* _Passage_:
▬▬▬▬▬▬▬▬▬▬

But it didn't matter. Ron was convinced that his hometown saw him as a failure, and the only way to change their minds was to get one last contract and claw his way up to the major leagues.
Lighten up, pal, Bruce kept telling him. Let go of the game. The dream is over.
Ron's family began to notice drastic changes in his personality. At times he was nervous, agitated, unable to concentrate or focus on one subject before ricocheting to the next. At family gatherings, he would sit quietly, mute-like for a few minutes, then barge into the conversation with comments only about himself. When he spoke, he insisted on dominating the conversation, and every topic had to relate to his life. He had trouble sitting still, smoked furiously, and developed the odd habit of simply vanishing from the room. For Thanksgiving in 1977, Annette hosted the entire family and covered the table with the traditional feast. As soon as everyone was seated, Ron, without a word, abruptly bolted from the dining room and walked across Ada to his mother's house. No explanation was given.

▬▬▬▬▬▬▬▬▬▬

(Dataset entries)
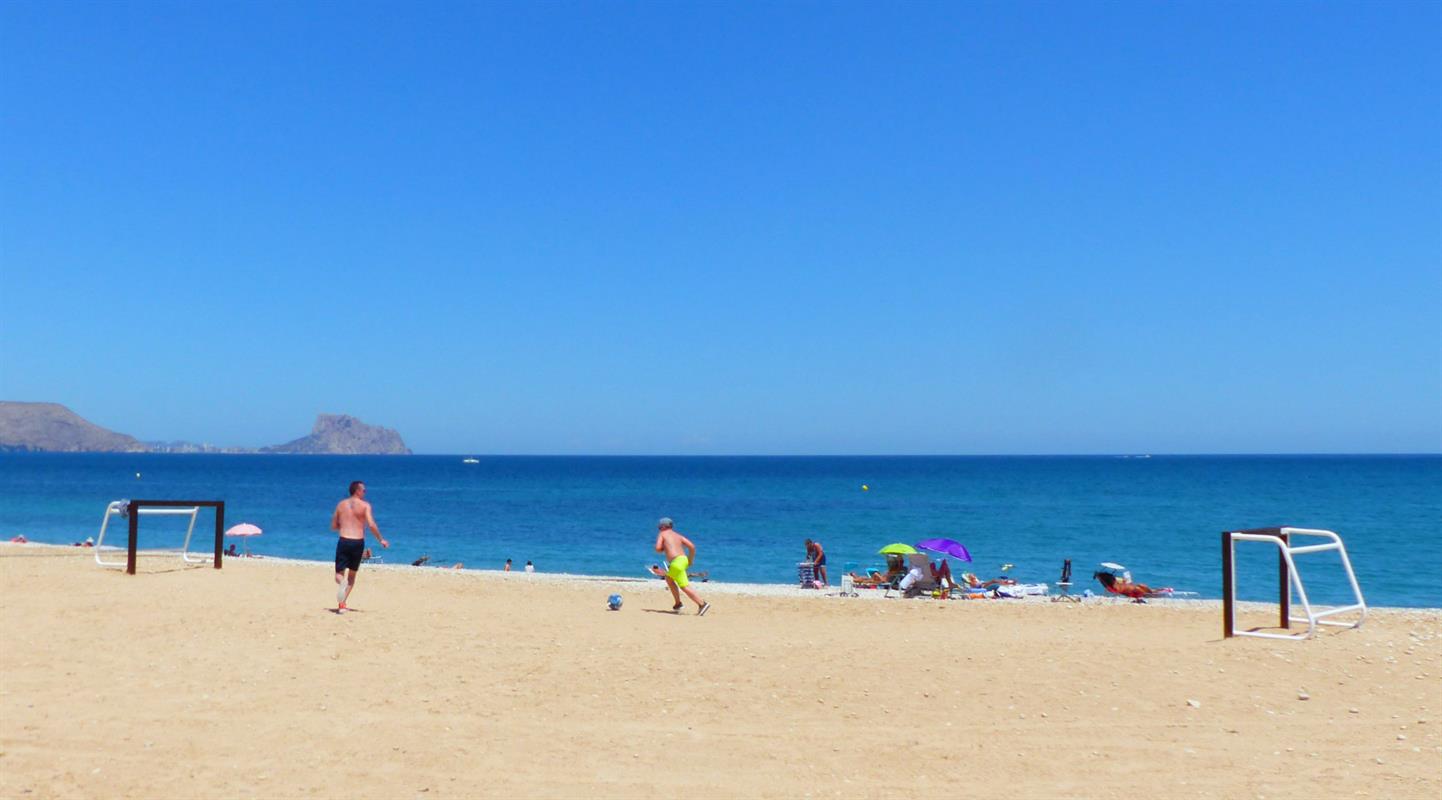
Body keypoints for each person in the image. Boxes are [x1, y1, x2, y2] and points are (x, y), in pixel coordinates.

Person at [330, 480, 388, 613]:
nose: (365, 492)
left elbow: (333, 526)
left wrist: (344, 525)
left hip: (344, 540)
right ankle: (342, 603)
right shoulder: (365, 505)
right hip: (357, 542)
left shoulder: (341, 505)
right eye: (364, 490)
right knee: (351, 576)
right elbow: (372, 525)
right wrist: (381, 540)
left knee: (339, 575)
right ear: (357, 490)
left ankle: (341, 586)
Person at [653, 517, 709, 615]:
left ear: (662, 527)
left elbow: (657, 548)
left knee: (683, 586)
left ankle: (702, 604)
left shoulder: (662, 534)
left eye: (659, 527)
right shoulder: (678, 536)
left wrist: (664, 548)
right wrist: (690, 560)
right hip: (683, 559)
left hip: (676, 562)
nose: (659, 529)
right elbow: (692, 546)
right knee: (669, 579)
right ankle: (678, 603)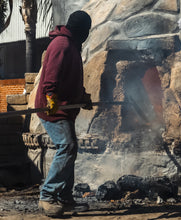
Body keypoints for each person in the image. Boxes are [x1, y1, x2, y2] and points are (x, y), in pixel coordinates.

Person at [35, 10, 92, 217]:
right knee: (67, 147)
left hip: (64, 108)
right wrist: (51, 98)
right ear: (81, 30)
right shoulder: (62, 45)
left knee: (70, 148)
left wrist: (82, 96)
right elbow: (51, 78)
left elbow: (71, 78)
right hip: (52, 108)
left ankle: (65, 198)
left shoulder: (72, 45)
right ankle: (48, 196)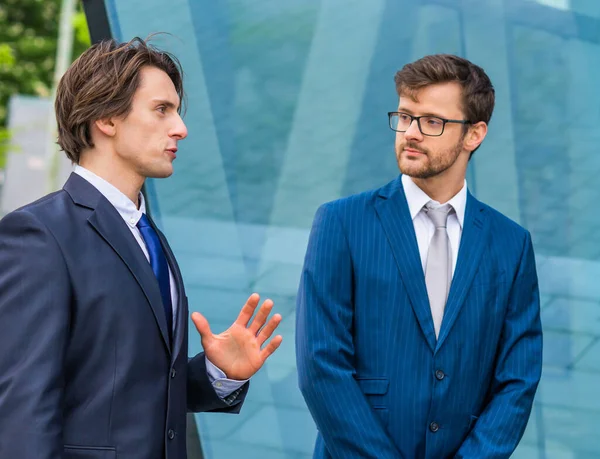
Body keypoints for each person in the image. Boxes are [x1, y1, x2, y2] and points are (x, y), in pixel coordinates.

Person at [0, 37, 282, 459]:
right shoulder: (38, 236)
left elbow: (131, 389)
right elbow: (23, 414)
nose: (180, 128)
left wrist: (217, 374)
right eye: (161, 110)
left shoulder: (150, 237)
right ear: (107, 118)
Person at [296, 54, 542, 458]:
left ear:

▬▬▬▬▬▬▬▬▬▬

* _Task set_:
1: In the passage about Ron, where did Ron go after he bolted from the Thanksgiving table?
2: Write the next part of the passage about Ron, starting after its final sentence.

* _Results in order_:
1: He walked across Ada to his mother's house.

2:
At other family gatherings he would withdraw to a bedroom, lock the door, and stay by himself, which, though unsettling for the rest of the family, did allow them some time for pleasant conversation. Then he would burst out of the room, ranting about whatever happened to be on his mind, always a subject completely disconnected from what everybody else was chatting about. He would stand in the middle of the den and rattle on like a madman until he got tired, then dash back to the bedroom and relock the door.
Once, his rowdy entrance included a guitar, which he began strumming furiously while singing badly and demanding that the rest of the family sing along. After a few disagreeable songs, he gave up and stomped back to the bedroom. Deep breaths were taken, eyes were rolled, then things returned to normal. Sadly, the family had become accustomed to such behavior.
Ron could be withdrawn and sullen, pouting for days over nothing or everything, then a switch would flip on and the gregarious personality was back. His baseball career depressed him, and he preferred not to talk about it. One phone call would find him dejected and pitiful, but during the next he would be hyper and jovial.
The family knew he was drinking, and there were strong rumors of drug use. Maybe the alcohol and chemicals were causing an imbalance and contributing to the wild mood swings. Annette and Juanita inquired as delicately as possible, and were met with hostility.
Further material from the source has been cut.